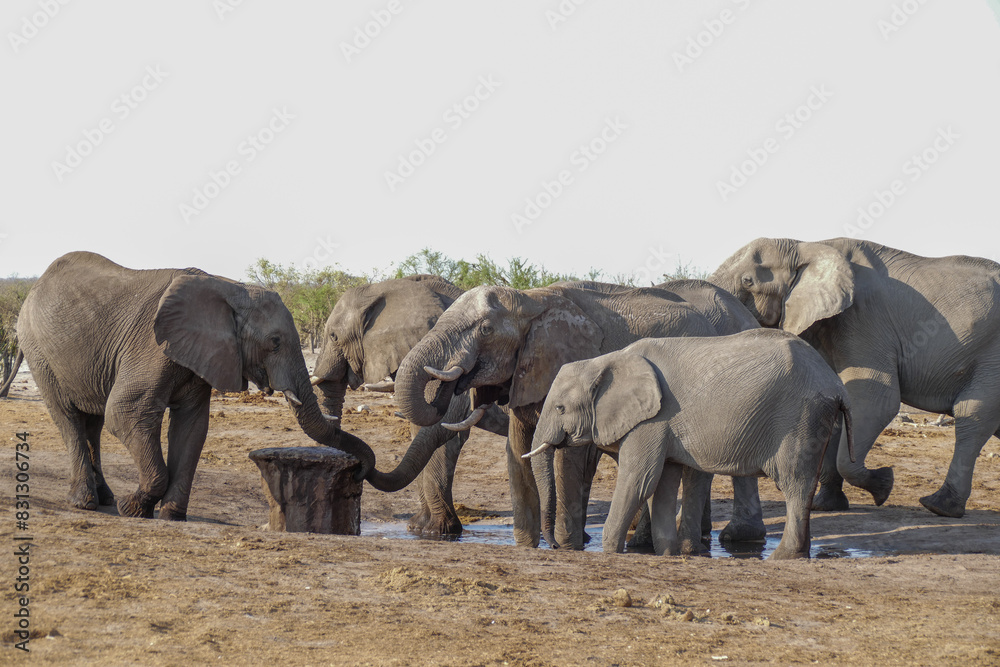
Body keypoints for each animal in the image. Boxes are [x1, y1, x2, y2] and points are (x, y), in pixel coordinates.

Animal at [16, 251, 375, 520]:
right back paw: (85, 503)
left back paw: (104, 499)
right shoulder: (151, 346)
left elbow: (192, 425)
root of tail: (35, 287)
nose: (358, 473)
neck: (230, 288)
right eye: (274, 343)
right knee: (69, 418)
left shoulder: (204, 353)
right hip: (37, 349)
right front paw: (132, 507)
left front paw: (171, 515)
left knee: (94, 422)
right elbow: (127, 413)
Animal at [308, 275, 508, 536]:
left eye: (333, 336)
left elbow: (444, 435)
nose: (356, 471)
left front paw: (436, 531)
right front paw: (417, 527)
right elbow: (420, 435)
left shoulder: (444, 365)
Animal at [393, 280, 766, 549]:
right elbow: (517, 449)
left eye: (485, 329)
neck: (531, 300)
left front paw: (568, 546)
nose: (452, 379)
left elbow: (567, 456)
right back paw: (645, 544)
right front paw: (527, 546)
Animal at [526, 330, 855, 559]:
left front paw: (611, 552)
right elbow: (662, 483)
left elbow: (639, 480)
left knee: (795, 483)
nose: (553, 547)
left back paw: (783, 557)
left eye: (560, 409)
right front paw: (667, 554)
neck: (606, 360)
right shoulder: (661, 424)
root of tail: (836, 385)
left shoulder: (652, 419)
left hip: (801, 418)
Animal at [711, 237, 1000, 518]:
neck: (806, 246)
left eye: (747, 281)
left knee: (973, 413)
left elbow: (876, 401)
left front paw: (884, 484)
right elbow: (836, 403)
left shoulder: (864, 319)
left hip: (991, 356)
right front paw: (825, 505)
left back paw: (939, 506)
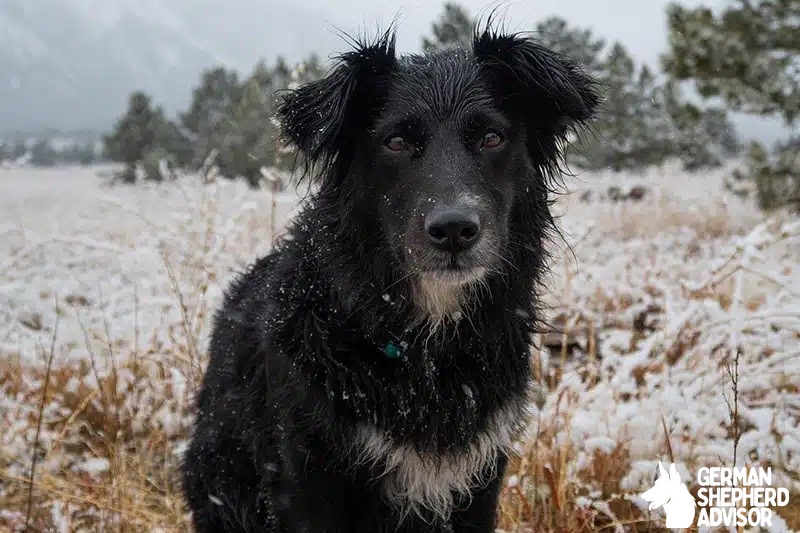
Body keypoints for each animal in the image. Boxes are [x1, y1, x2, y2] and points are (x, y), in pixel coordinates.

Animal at [180, 22, 592, 528]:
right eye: (396, 142)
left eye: (491, 138)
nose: (454, 229)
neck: (426, 350)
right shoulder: (308, 476)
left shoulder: (479, 476)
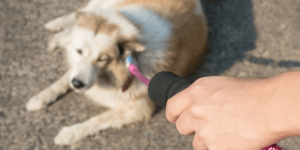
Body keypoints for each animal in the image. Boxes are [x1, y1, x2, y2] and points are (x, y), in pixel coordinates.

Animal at [25, 0, 207, 145]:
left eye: (102, 59)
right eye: (79, 51)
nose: (77, 84)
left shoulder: (139, 108)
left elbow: (99, 119)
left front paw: (69, 134)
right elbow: (62, 81)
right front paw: (40, 98)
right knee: (82, 12)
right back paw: (56, 28)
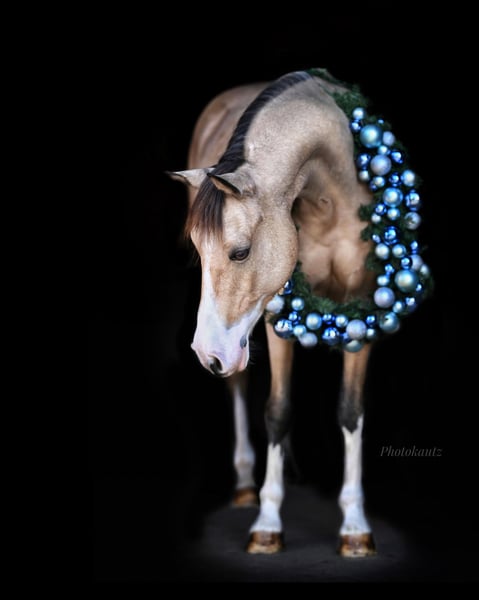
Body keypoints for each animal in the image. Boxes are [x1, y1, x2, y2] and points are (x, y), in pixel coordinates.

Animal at [168, 68, 432, 557]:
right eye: (198, 251)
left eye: (240, 252)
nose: (206, 353)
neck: (331, 193)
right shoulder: (275, 316)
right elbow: (277, 409)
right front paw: (267, 522)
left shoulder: (362, 310)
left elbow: (350, 411)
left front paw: (355, 527)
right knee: (239, 385)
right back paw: (245, 484)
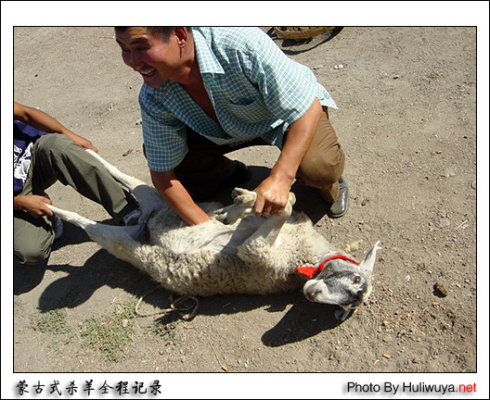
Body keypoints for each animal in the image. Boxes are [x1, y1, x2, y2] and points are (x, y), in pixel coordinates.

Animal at [47, 150, 380, 322]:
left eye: (344, 309)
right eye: (356, 278)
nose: (311, 294)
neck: (302, 253)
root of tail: (145, 222)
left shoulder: (256, 253)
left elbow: (282, 208)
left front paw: (244, 203)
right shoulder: (267, 229)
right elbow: (286, 202)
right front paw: (240, 202)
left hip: (121, 241)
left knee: (87, 222)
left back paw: (50, 209)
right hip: (155, 196)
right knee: (121, 173)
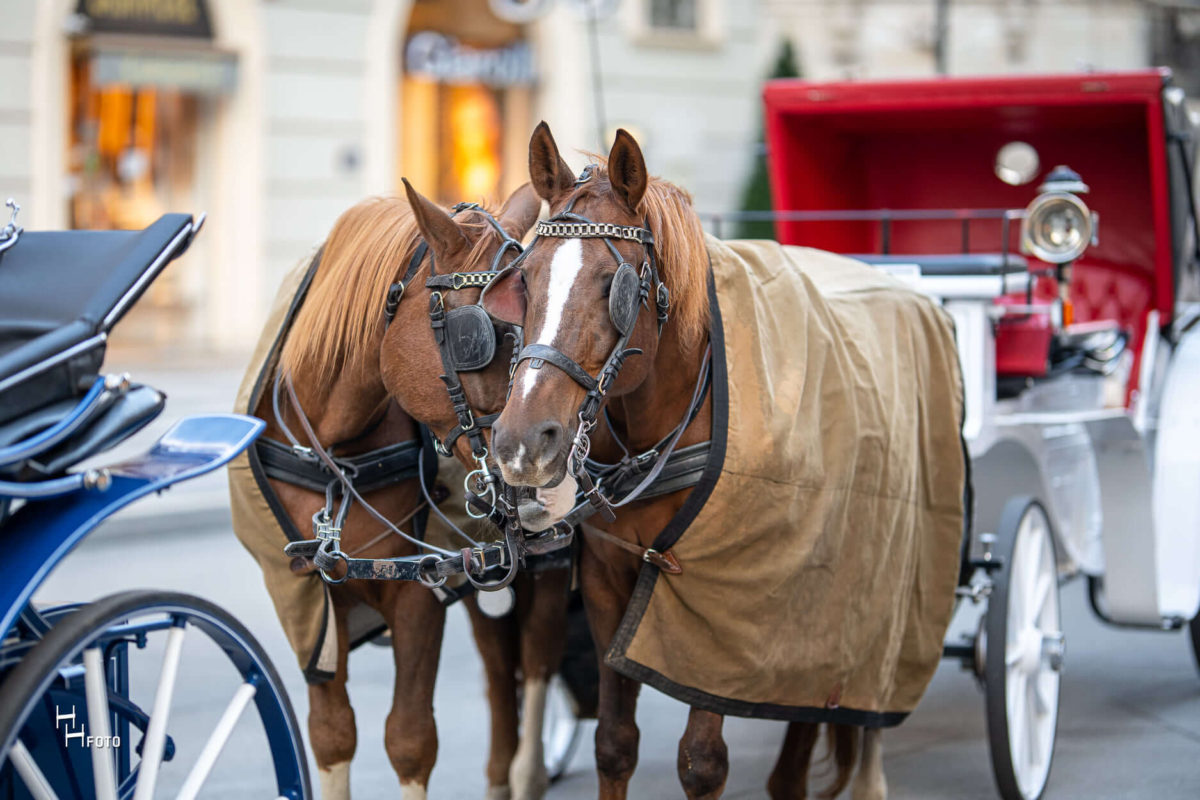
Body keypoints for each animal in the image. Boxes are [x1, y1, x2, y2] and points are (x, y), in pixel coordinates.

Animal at [254, 184, 571, 800]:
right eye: (479, 339)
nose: (545, 475)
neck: (336, 461)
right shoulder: (304, 600)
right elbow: (332, 733)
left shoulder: (421, 587)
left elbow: (409, 738)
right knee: (500, 676)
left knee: (540, 664)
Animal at [482, 122, 888, 796]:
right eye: (527, 279)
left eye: (612, 285)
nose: (520, 442)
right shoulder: (607, 585)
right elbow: (614, 742)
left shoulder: (726, 596)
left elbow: (701, 761)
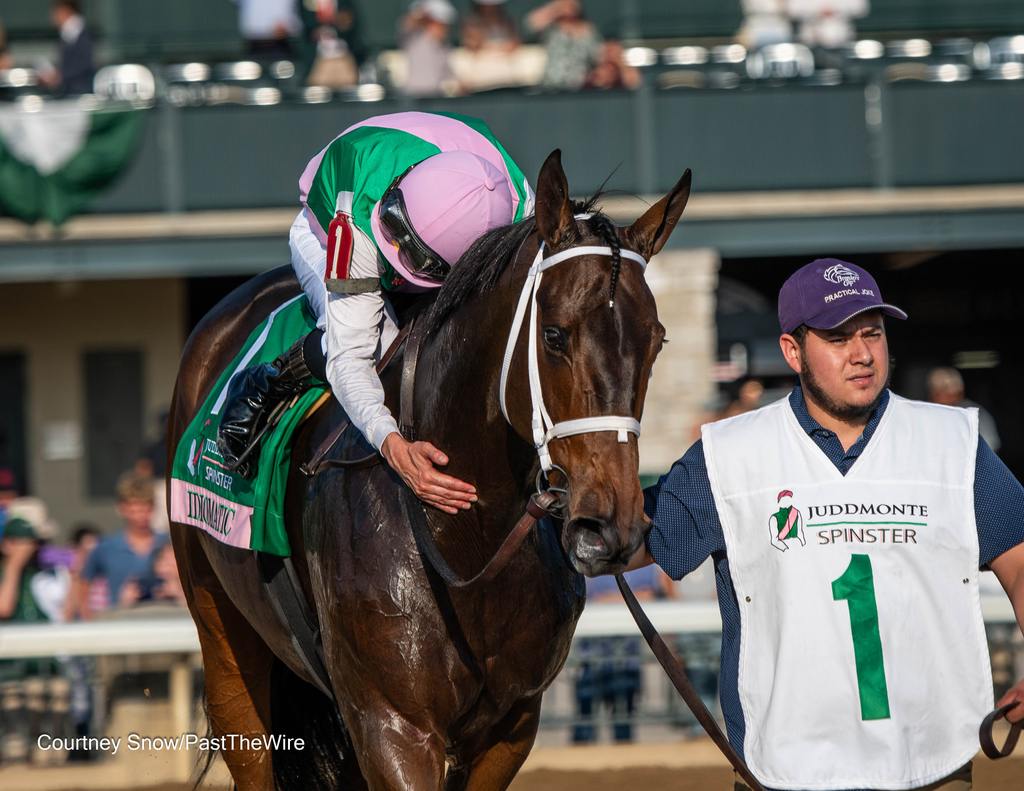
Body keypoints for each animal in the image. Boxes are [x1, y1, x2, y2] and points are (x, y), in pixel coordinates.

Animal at [167, 151, 692, 786]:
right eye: (554, 334)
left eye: (656, 341)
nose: (610, 525)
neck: (464, 544)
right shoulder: (390, 726)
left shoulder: (511, 726)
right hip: (221, 631)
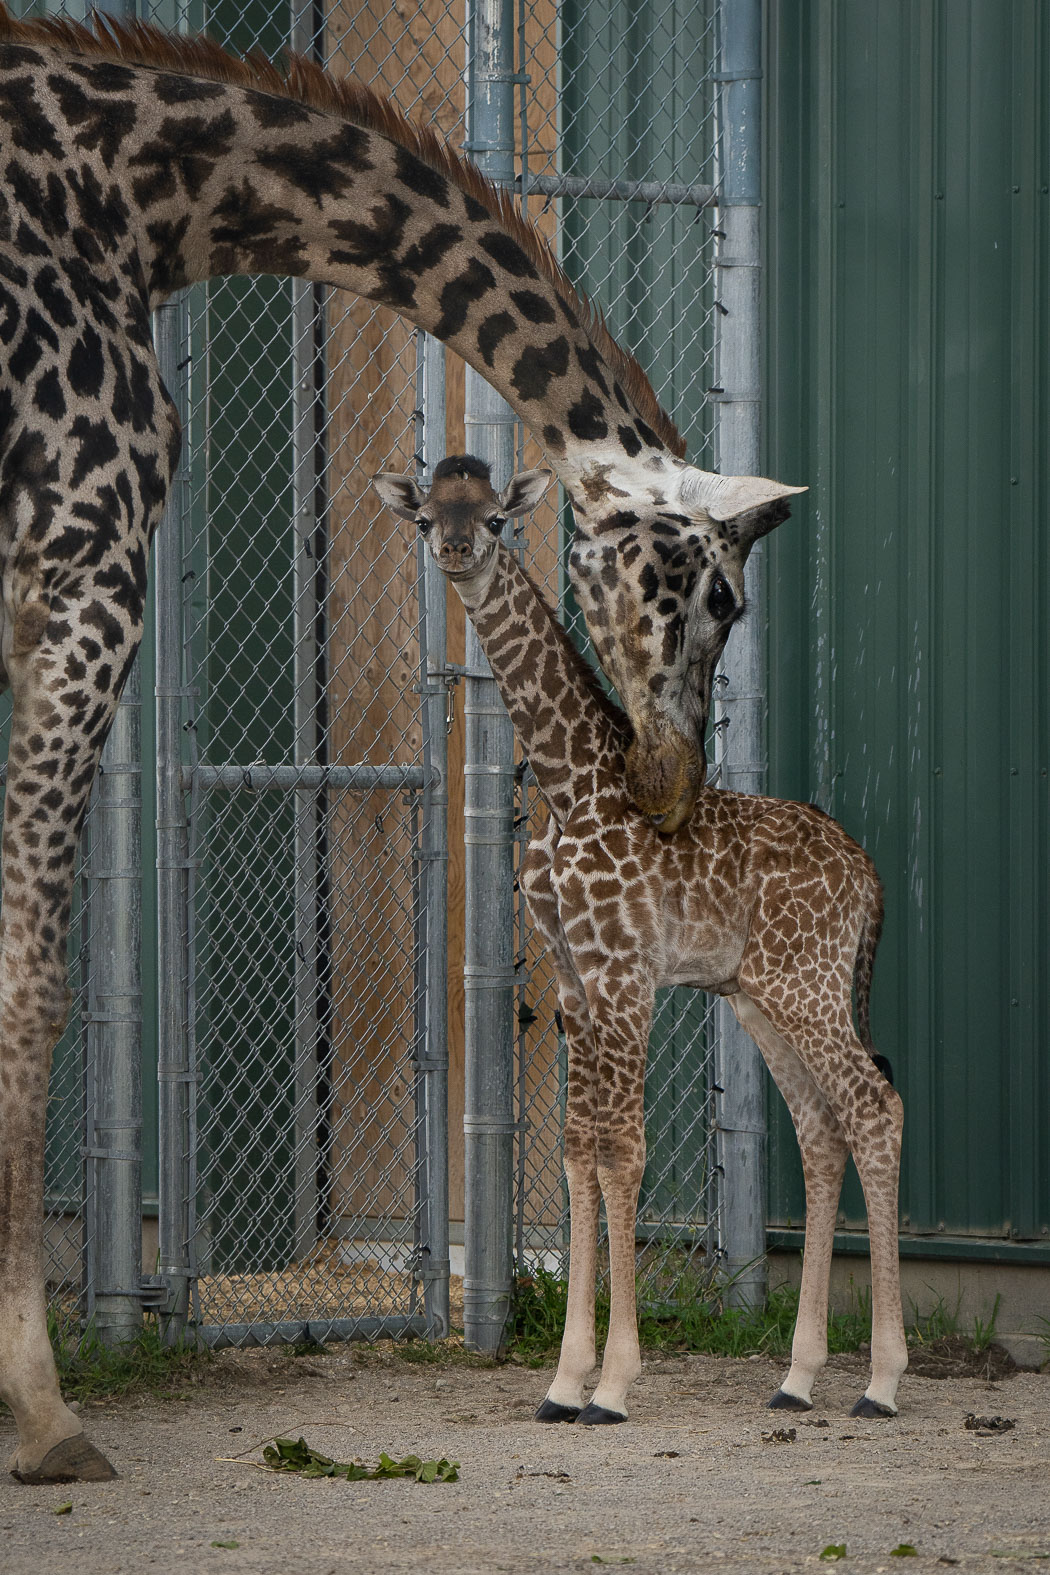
——————————
> **EXERCISE GOAL**: Copy out every line in the listing where the word "nose" appears.

> **OUTPUT BELOW**:
nose: (358, 473)
nose: (356, 471)
nose: (452, 379)
nose: (553, 547)
nose: (454, 229)
nose: (77, 84)
nose: (206, 353)
nose: (311, 294)
nose: (545, 475)
nose: (520, 442)
nose: (610, 525)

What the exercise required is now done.